106624 Relative Maturity and Population Effects on Yield Components in Double-Crop Soybean in Indiana.
Poster Number 407
Tuesday, October 24, 2017
Tampa Convention Center, East Exhibit Hall
A broad range of soybean plant stands often produce similar grain yield through compensating mechanisms such as branching, pod set, seed fill, and seed size. The relative maturity of soybean varieties has a direct impact on the physiological development and yield potential as well. To date, no research has been performed examining the yield components for double-crop soybean in Indiana.
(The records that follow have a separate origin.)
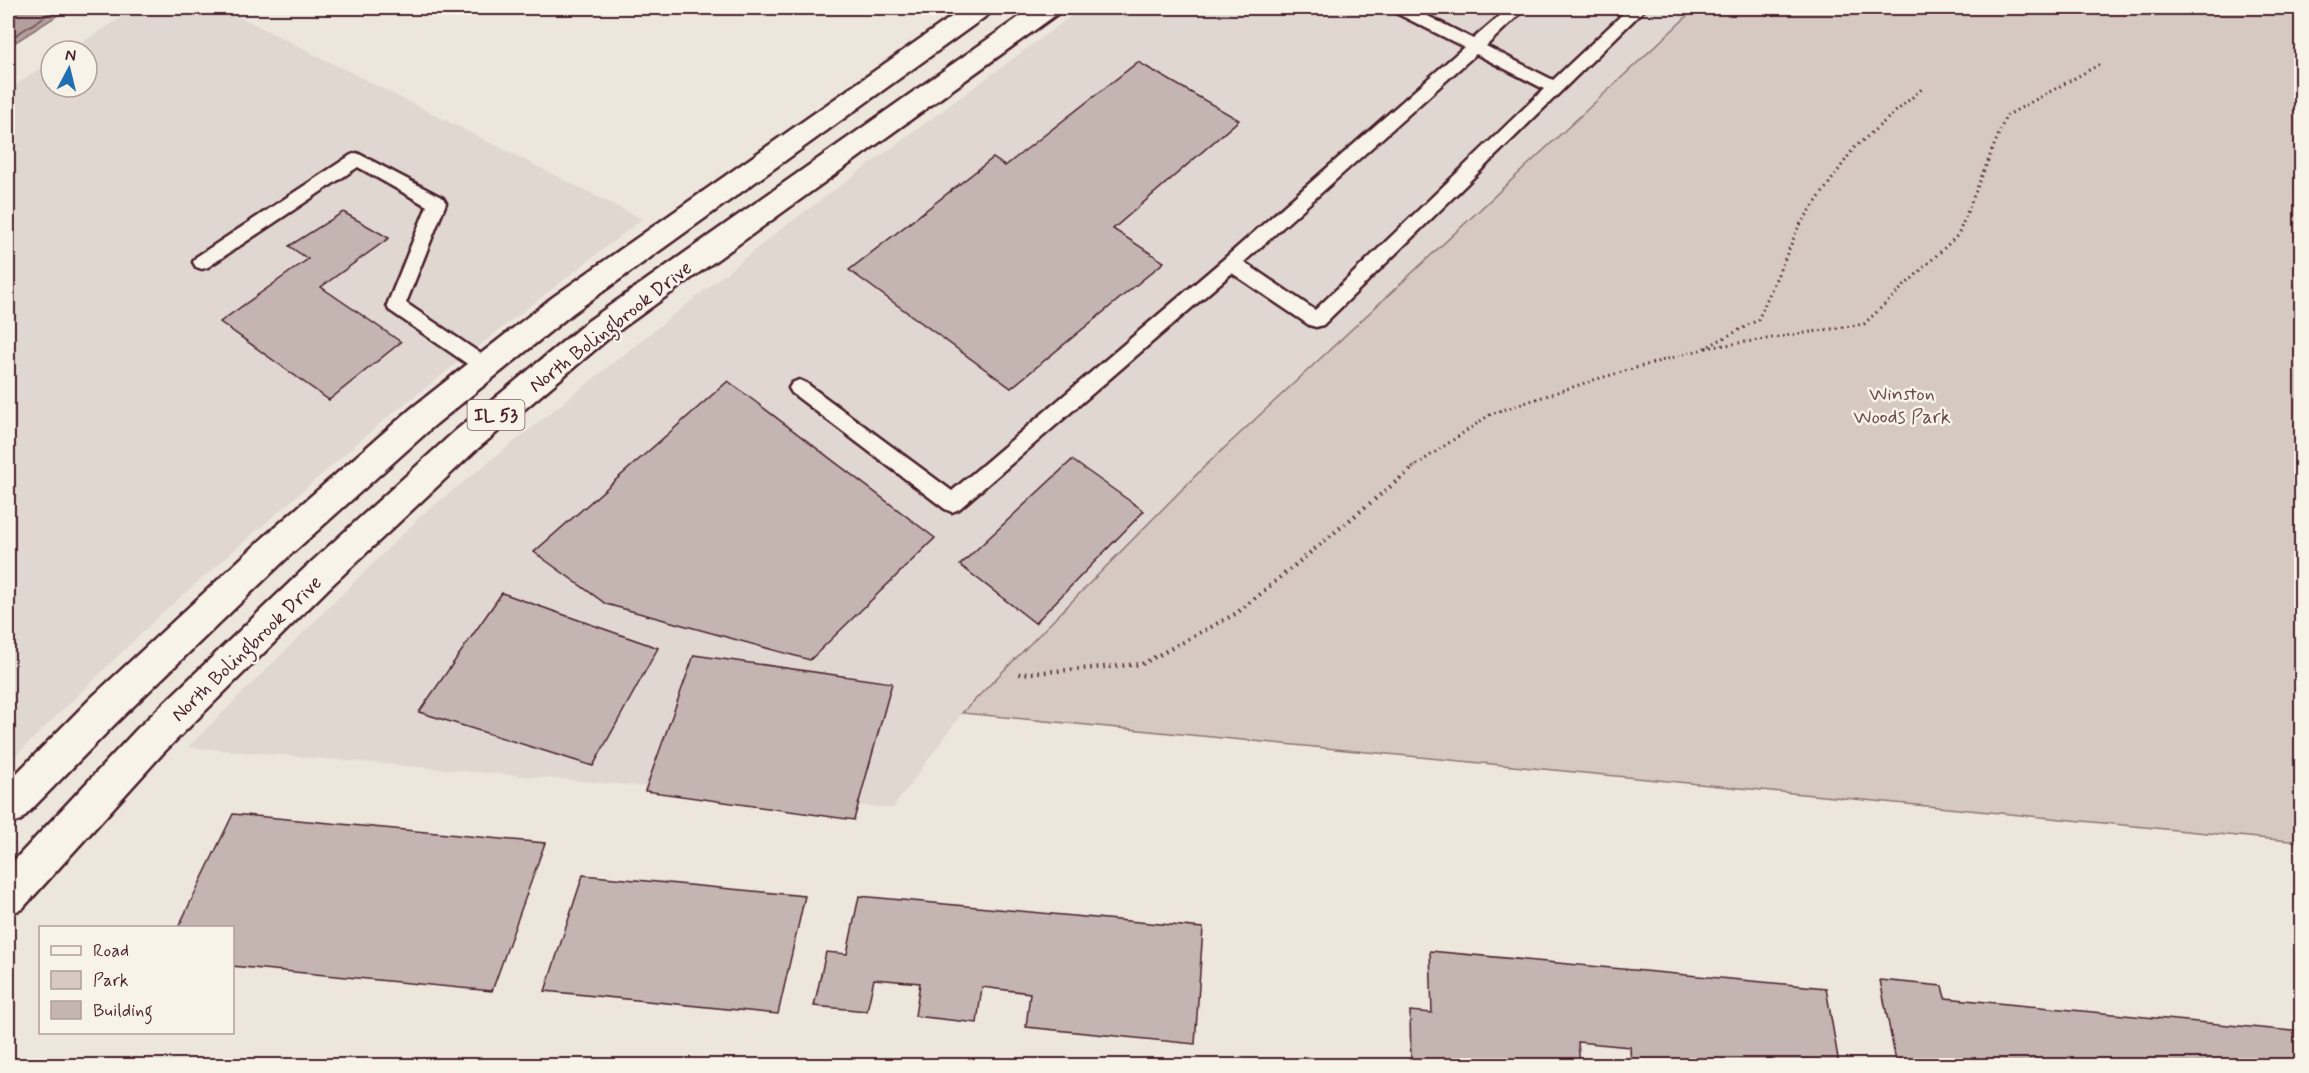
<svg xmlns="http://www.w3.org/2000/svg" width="2309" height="1073" font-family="Mynerve,sans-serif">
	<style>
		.built { fill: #e0d7d0 }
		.green { fill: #d5c9c2; stroke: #907476; stroke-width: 1.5 }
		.water { fill: #b39f9d; stroke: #896c6f; stroke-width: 1.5 }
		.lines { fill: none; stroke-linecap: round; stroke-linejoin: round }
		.shore { stroke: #745259; stroke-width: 1.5 }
		.building { fill: #c4b5b0; stroke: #4a1f2b; stroke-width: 1.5 }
		.service-casing { stroke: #4a1f2b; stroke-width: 5 }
		.primary-casing { stroke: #4a1f2b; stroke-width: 5 }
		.path-far1 { stroke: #4a1f2b; stroke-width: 3; stroke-dasharray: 1.5 4; stroke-linecap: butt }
		.path { stroke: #4a1f2b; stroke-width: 4.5; stroke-dasharray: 1.5 5; stroke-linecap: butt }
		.service { fill: #f7f3e8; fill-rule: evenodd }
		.primary { fill: #f7f3e8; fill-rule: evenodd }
		.labels { text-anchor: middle; stroke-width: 5; stroke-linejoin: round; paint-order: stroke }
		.shield { fill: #f7f3e8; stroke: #7e5f64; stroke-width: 1.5 }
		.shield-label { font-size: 18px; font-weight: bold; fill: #4a1f2b }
		.street-label { font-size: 20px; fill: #4a1f2b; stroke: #f7f3e8 }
		.park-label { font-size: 20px; fill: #6d4a51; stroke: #f7f3e8 }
	</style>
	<rect width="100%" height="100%" fill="#ece6dd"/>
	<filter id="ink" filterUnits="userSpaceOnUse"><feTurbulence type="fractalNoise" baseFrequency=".0167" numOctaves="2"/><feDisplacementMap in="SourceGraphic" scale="12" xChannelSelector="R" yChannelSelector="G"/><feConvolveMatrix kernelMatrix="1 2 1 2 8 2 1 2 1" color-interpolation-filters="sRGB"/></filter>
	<g filter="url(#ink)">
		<path class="built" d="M136 8H222L642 219 384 420 161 614 8 763V90L51 62V87H87V51H69Z
			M1082 8H1696L1204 467 962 713 893 808 188 747 422 515 784 227Z"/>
		<path class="green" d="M1696 8H2301V842L962 713 1204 467Z"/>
		<path class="water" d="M8 8H69L8 47Z"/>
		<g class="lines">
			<path class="shore" d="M8 40 58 8"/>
		</g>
		<path class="building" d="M1138 62 1239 120 1113 229 1164 262 1011 388 849 270 993 158 1005 166Z
			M343 212 389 238 321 287 401 342 329 400 220 322 308 259 289 246Z
			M728 381 935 538 810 660 606 604 534 552Z
			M1072 460 1144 511 1035 623 960 565Z
			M502 593 658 648 593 766 419 712Z
			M694 655 892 683 854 820 645 791Z
			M233 814 545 843 492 991 232 966V928H178Z
			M583 875 805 896 778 1014 545 991Z
			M859 896 1203 928 1195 1044 1026 1027 1030 993 982 987 977 1023 915 1016 920 983 874 979 867 1011 814 1006 826 952 847 954Z
			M1430 951 1826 988 1839 1064 1811 1061V1066H1631L1630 1047 1578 1042 1580 1066 1411 1064 1410 1011 1432 1013Z
			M1880 980 1942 986 1945 998 2302 1032V1066H1897Z"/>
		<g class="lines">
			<defs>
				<path id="service" d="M1392 8H1412L1473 39 1509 8H1526L1486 46 1553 80 1629 8H1646L1323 325 1316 327 1309 325 1232 273 959 509 952 512 945 509 792 393 789 388 792 383 799 380 806 383 952 491 1225 258 1464 47 1394 12ZM1476 54 1544 89 1315 310 1244 262Z
					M357 153 443 198 446 203 406 303 493 362 496 367 493 372 486 375 479 372 389 310 387 305 427 206 358 167 208 267 202 269 196 267 193 262 196 257 351 155Z"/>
				<path id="primary" d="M964 8H992L989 14 573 313 435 425 288 557 117 722 21 820 8 825V782L91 698 264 537 413 407 553 297Z
					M1032 8H1060L1057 14 610 337 476 450 331 586 163 753 22 909 8 914V867L137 729 307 566 454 432 588 321Z"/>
			</defs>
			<use href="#service" class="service-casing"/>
			<use href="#primary" class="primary-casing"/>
			<path class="path-far1" d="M1706 348 1864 324 1958 235 2006 116 2102 63
				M1412 468 1491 414 1597 379 1703 349 1758 320 1799 226 1854 148 1924 87"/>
			<path class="path" d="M1019 674 1142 664 1237 613 1415 466"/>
			<use href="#service" class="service"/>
			<use href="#primary" class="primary"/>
		</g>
	</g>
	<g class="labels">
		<rect class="shield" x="467.5" y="400" width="57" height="30" rx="4.5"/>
		<g class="shield-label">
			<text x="496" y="421">IL 53</text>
		</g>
		<g class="street-label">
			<text transform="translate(610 326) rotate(-38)" y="7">North Bolingbrook Drive</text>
			<text transform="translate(246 648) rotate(-44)" y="7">North Bolingbrook Drive</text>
		</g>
		<g class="park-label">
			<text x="1902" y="400">Winston<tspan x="1902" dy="23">Woods Park</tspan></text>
		</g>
	</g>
	<rect width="2309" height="1073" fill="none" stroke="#f7f3e8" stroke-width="30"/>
	<rect x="15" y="15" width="2279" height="1043" fill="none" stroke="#4a1f2b" stroke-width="2" filter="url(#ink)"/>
	<rect x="39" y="926" width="195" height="108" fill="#f7f3e8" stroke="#b29e9c" stroke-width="1.5"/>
	<rect x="51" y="946" width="30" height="9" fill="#f7f3e8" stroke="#b29e9c" stroke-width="1.5"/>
	<text x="93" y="956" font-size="18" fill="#4a1f2b">Road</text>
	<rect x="51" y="971" width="30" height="18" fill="#d5c9c2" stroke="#b29e9c" stroke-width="1.5"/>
	<text x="93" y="986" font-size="18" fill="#4a1f2b">Park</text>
	<rect x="51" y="1001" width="30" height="18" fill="#c4b5b0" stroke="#b29e9c" stroke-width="1.5"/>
	<text x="93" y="1016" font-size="18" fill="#4a1f2b">Building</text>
	<g transform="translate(69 69) rotate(7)"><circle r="28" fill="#f7f3e8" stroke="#b29e9c" stroke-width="1.5"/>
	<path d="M0-4.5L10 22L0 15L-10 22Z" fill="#1f6fb2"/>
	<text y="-9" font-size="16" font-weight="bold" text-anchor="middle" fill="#4a1f2b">N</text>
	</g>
</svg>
In 2016, cultivars varying in relative maturity (RM) [3.4, 3.8, and 4.6] were planted at five seed rates (123,000 to 613,000 seeds ha-1) on June 21 after winter wheat harvest at the Southwest Purdue Ag Center near Vincennes. At maturity, plant stands of 100,000; 200,000; and 300,000 plants ha-1 were sampled within each maturity group with three replications. Plants were hand-harvested from 0.41 m2 for intensive mapping of yield components. Pods were counted based on nodal position within the canopy as well as main-stem vs. branch location. Trifoliate nodes and reproductive nodes were counted. Seed weight, grain and stover biomass, and thereby harvest index were also measured. Pods and grain mass plant-1 were reduced at higher population, but grain mass m-2 was consistent across population and RM. Population had an effect on pods plant-1 while RM did not. Both population and RM did not have an effect on pods m-2. These results demonstrate how soybean is physiologically able to compensate yield at various populations when growing conditions are favorable. This study will be repeated in 2017.